How Article IX, Section 16 Protects Alaskans’ PFD
By Edward Martin, Jr. and Natalie Spaulding
There is a temptation in public life to treat the Constitution as a ceiling to press against, bend around, or quietly ignore when it becomes inconvenient rather than a compass that guides Alaskan policy. Moral values, such as those written in Romans 12, challenge us to sober judgment, honest accounting, and a renewal of the mind that prioritizes truth and integrity over expediency. Alaska’s treatment of the Permanent Fund Dividend fails to live up to those standards.
Article IX, Section 16 of the Alaska Constitution contains one of the clearest fiscal directives written into our governing document. The statue begins: “Except for appropriations for Alaska permanent fund dividends…” —expressly exempting Permanent Fund Dividend appropriations from the constitutional spending limit. Those words were chosen deliberately. They were not decorative, accidental, or symbolic. They reflected a conviction that the people’s dividend is not part of government spending and must never be crowded out by the growth of government itself.
The exemption in Article IX, Section 16 establishes a safeguard, a moral and structural line in the sand. The framers understood what experience teaches: if citizens’ dividends are forced to compete with government programs under a single cap, government will always win. Hence, the Constitution restrained government first and protected the dividend outright.
However, the structure only works if the State is willing to be honest about what counts, what does not, and why. Today, the State lacks that transparency. Alaska’s budget process no longer allows citizens to see clearly whether the constitutional exemption for the Permanent Fund Dividend is being honored or quietly inverted. There is no transparent, verifiable accounting that shows what appropriations count toward the Article IX, Section 16 limit, what is excluded, and whether reductions to the dividend are driven by unavoidable necessity or by policy preference.
The result is confusion at best and misdirection at worst.
Government spending expands without a clear, publicly certified demonstration that the constitutional limit has been maintained, while the dividend— expressly exempt from that limit— is treated as discretionary. Citizens are told there is “not enough money,” even though the exemption designed to protect their share goes unexamined. This reverses the constitutional order and dulls the public conscience.
If PFD appropriations do not count against the spending limit, and if government appropriations are constitutionally restrained, then the failure to fund the full statutory dividend demands an explanation. The Legislature cannot simultaneously claim fidelity to the spending limit and deny responsibility for fully funding the dividend that the Constitution anticipated and protected. One of those positions must yield to truth.
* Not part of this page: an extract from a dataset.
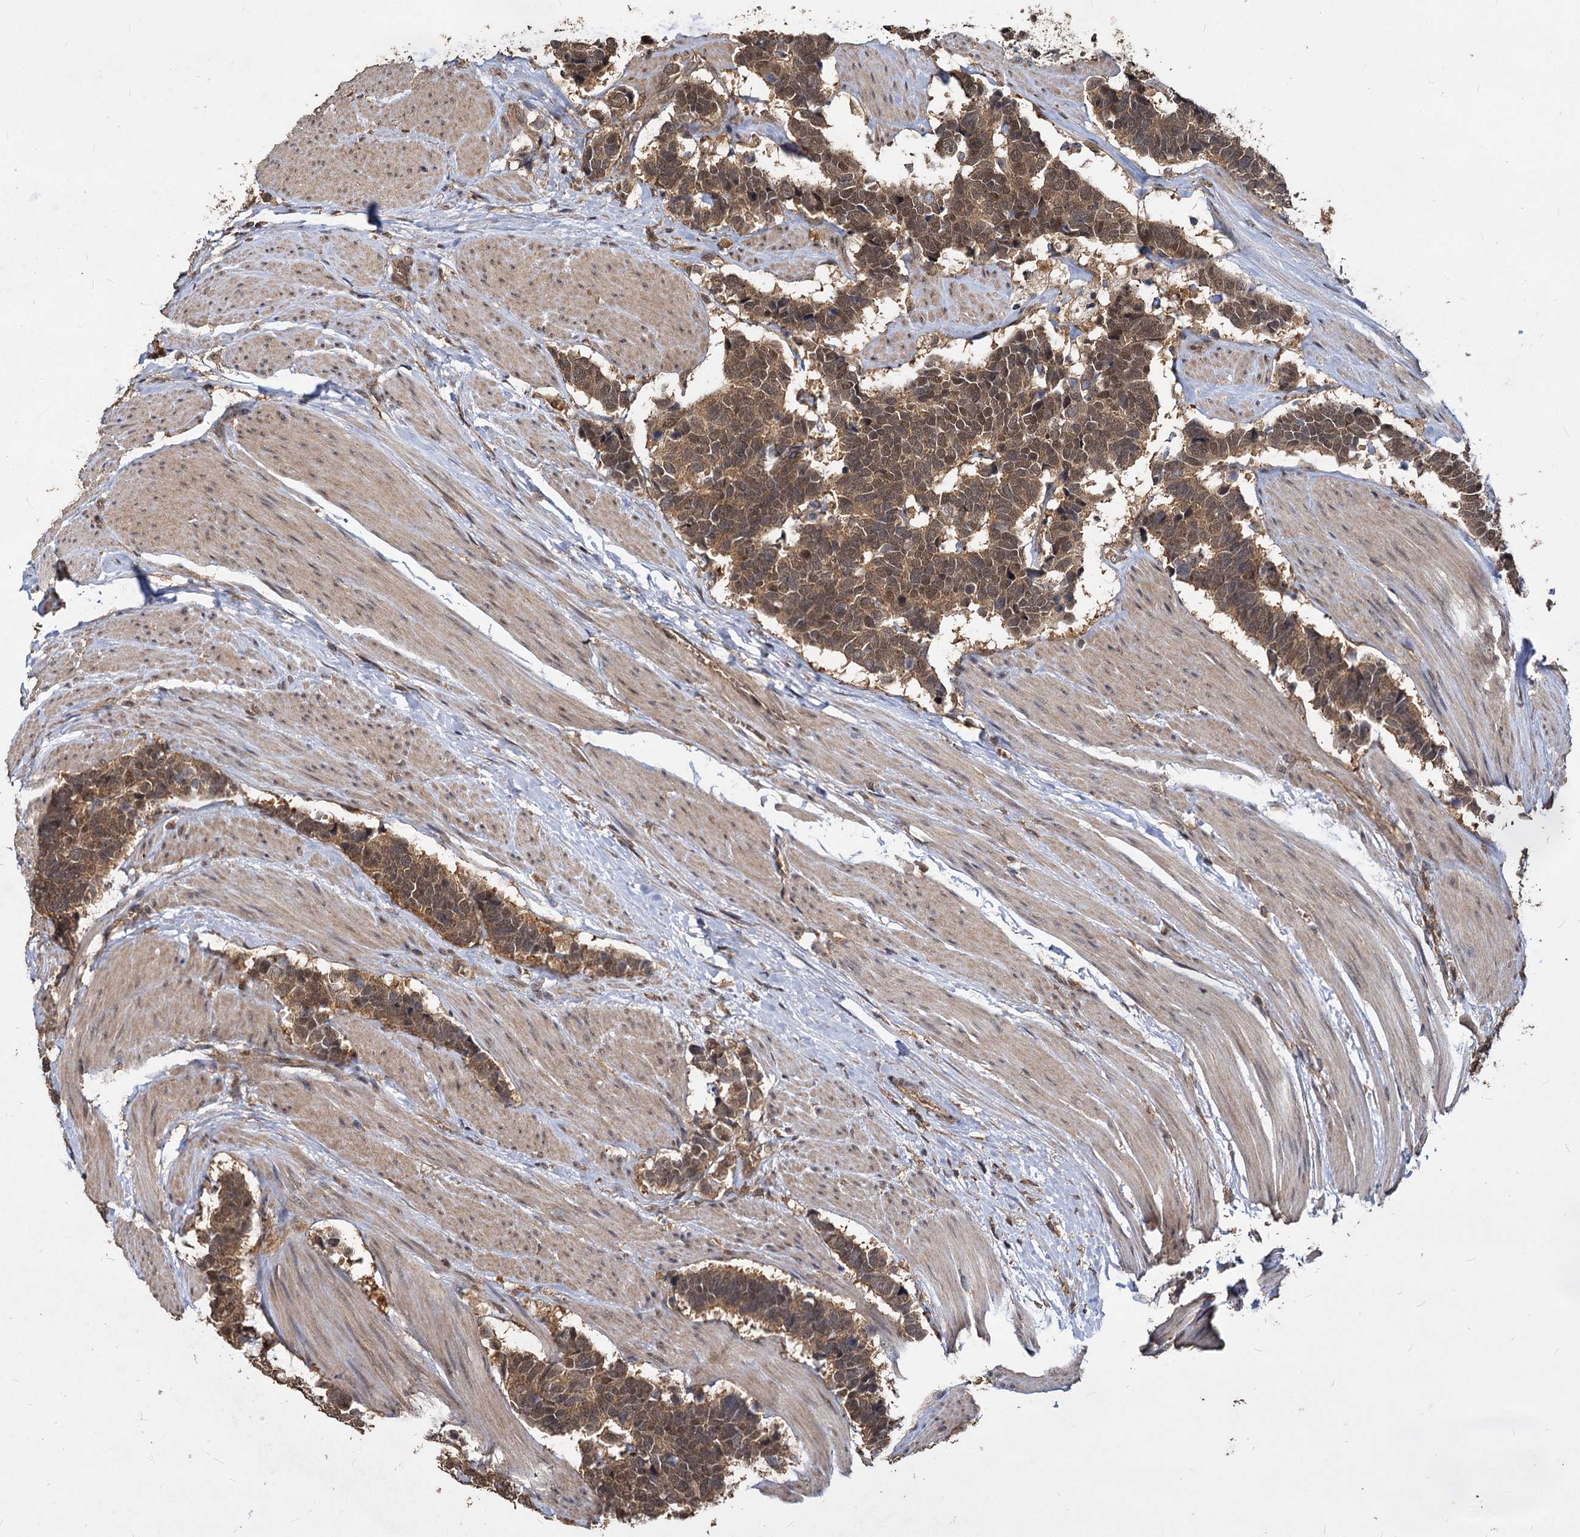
{"staining": {"intensity": "moderate", "quantity": ">75%", "location": "cytoplasmic/membranous"}, "tissue": "carcinoid", "cell_type": "Tumor cells", "image_type": "cancer", "snomed": [{"axis": "morphology", "description": "Carcinoma, NOS"}, {"axis": "morphology", "description": "Carcinoid, malignant, NOS"}, {"axis": "topography", "description": "Urinary bladder"}], "caption": "Protein expression analysis of carcinoid (malignant) shows moderate cytoplasmic/membranous positivity in about >75% of tumor cells.", "gene": "VPS51", "patient": {"sex": "male", "age": 57}}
Transparency would force this reckoning. A simple, mandatory public certification of Article IX, Section 16 compliance would show whether government spending has in fact reached the constitutional limit, whether dividend reductions are being used to mask overspending elsewhere, and whether the exemption is being respected or exploited. Once those facts are visible, the debate changes. The question is no longer whether Alaska can afford a full dividend, but why it chooses not to fund one.
Public trust does not erode all at once; it dissolves when citizens see constitutional language treated as optional, statutory obligations reduced without a forthright explanation, and no clear accounting of limits that are supposed to restrain power. The Permanent Fund Dividend survives not only because it is written in statute, but because Alaskans believe the rules governing it are real. Opacity erodes that belief.
Restoring order does not require new theories or partisan maneuvers. It requires a return to constitutional humility. It demands clear exemption of dividend appropriations from the government spending limit, honest accounting of government expenditures, and the moral clarity to admit when policy choices overstep constitutional structure.
The Permanent Fund Dividend exemption acts as a litmus test for the integrity of the Alaska Legislature. If the State will not honor the explicit fiscal exemption in Article IX, Section 16, then the spending limit itself becomes performative rather than real. This is no longer a partisan argument. It is a question of constitutional fidelity and civic integrity.
Alaskans deserve forthright answers. The Constitution has provided the rule. Do we have the will to live by it and insist on protecting its integrity?